● **Records from a data source**:
----
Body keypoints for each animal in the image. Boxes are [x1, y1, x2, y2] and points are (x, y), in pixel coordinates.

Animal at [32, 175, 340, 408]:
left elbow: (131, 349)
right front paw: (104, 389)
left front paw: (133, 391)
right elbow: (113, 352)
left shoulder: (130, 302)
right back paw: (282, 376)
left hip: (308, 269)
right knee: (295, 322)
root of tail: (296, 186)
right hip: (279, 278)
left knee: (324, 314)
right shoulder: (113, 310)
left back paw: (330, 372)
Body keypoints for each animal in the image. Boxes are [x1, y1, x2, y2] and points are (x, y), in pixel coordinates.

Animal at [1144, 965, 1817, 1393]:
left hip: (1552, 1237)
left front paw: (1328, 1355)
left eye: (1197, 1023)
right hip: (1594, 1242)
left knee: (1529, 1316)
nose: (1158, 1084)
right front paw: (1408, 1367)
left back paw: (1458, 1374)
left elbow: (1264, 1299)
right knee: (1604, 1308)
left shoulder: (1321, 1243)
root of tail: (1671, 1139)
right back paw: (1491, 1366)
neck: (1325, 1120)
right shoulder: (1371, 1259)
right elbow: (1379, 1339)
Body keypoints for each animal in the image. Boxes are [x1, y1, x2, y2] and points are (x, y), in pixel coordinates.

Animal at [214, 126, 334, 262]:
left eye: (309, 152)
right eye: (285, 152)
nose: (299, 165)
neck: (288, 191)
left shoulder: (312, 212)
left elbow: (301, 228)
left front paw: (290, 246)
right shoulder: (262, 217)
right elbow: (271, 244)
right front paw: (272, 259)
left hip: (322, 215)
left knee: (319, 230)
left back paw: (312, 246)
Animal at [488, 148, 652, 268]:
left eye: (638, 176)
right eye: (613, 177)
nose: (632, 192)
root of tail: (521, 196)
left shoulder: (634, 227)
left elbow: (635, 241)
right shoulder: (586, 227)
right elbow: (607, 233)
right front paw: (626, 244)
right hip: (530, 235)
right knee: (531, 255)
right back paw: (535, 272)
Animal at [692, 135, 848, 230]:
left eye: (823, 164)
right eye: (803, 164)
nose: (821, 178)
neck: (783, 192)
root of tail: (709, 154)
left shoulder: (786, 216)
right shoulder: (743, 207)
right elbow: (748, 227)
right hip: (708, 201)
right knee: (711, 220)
----
● **Work to complete**: Start to finish, copy the records above with no differences.

● **Finished task**:
Body keypoints for each animal in the image. Boxes are [x1, y1, x2, y2] and points are (x, y), in pixel coordinates.

Animal at [32, 175, 340, 408]:
left elbow: (131, 349)
right front paw: (104, 389)
left front paw: (133, 391)
right elbow: (113, 352)
left shoulder: (130, 302)
right back paw: (282, 376)
left hip: (308, 269)
right knee: (295, 322)
root of tail: (296, 186)
right hip: (279, 278)
left knee: (324, 314)
right shoulder: (113, 310)
left back paw: (330, 372)
Body keypoints for each animal in the image. Boxes are [x1, y1, x2, y2] and points are (x, y), in pixel coordinates.

Animal at [1144, 965, 1817, 1393]:
left hip: (1552, 1237)
left front paw: (1328, 1355)
left eye: (1197, 1023)
right hip: (1594, 1242)
left knee: (1529, 1316)
nose: (1158, 1084)
right front paw: (1408, 1367)
left back paw: (1458, 1374)
left elbow: (1264, 1299)
right knee: (1604, 1308)
left shoulder: (1321, 1243)
root of tail: (1671, 1139)
right back paw: (1491, 1366)
neck: (1325, 1120)
right shoulder: (1371, 1259)
right elbow: (1379, 1339)
Body keypoints for each animal in the image. Boxes are [x1, y1, x2, y2] and points are (x, y), in pixel coordinates.

Animal at [214, 126, 334, 262]:
left eye: (309, 152)
right eye: (285, 152)
nose: (299, 165)
neck: (288, 191)
left shoulder: (312, 212)
left elbow: (301, 228)
left front paw: (290, 246)
right shoulder: (262, 217)
right elbow: (271, 244)
right front paw: (272, 259)
left hip: (322, 215)
left knee: (319, 230)
left back paw: (312, 246)
Animal at [488, 148, 652, 268]:
left eye: (638, 176)
right eye: (613, 177)
nose: (632, 192)
root of tail: (521, 196)
left shoulder: (634, 227)
left elbow: (635, 241)
right shoulder: (586, 227)
right elbow: (607, 233)
right front paw: (626, 244)
right hip: (530, 235)
right knee: (531, 255)
right back paw: (535, 272)
Animal at [692, 135, 848, 230]:
left eye: (823, 164)
right eye: (803, 164)
nose: (821, 178)
neck: (783, 192)
root of tail: (709, 154)
left shoulder: (786, 216)
right shoulder: (743, 207)
right elbow: (748, 227)
right hip: (708, 201)
right knee: (711, 220)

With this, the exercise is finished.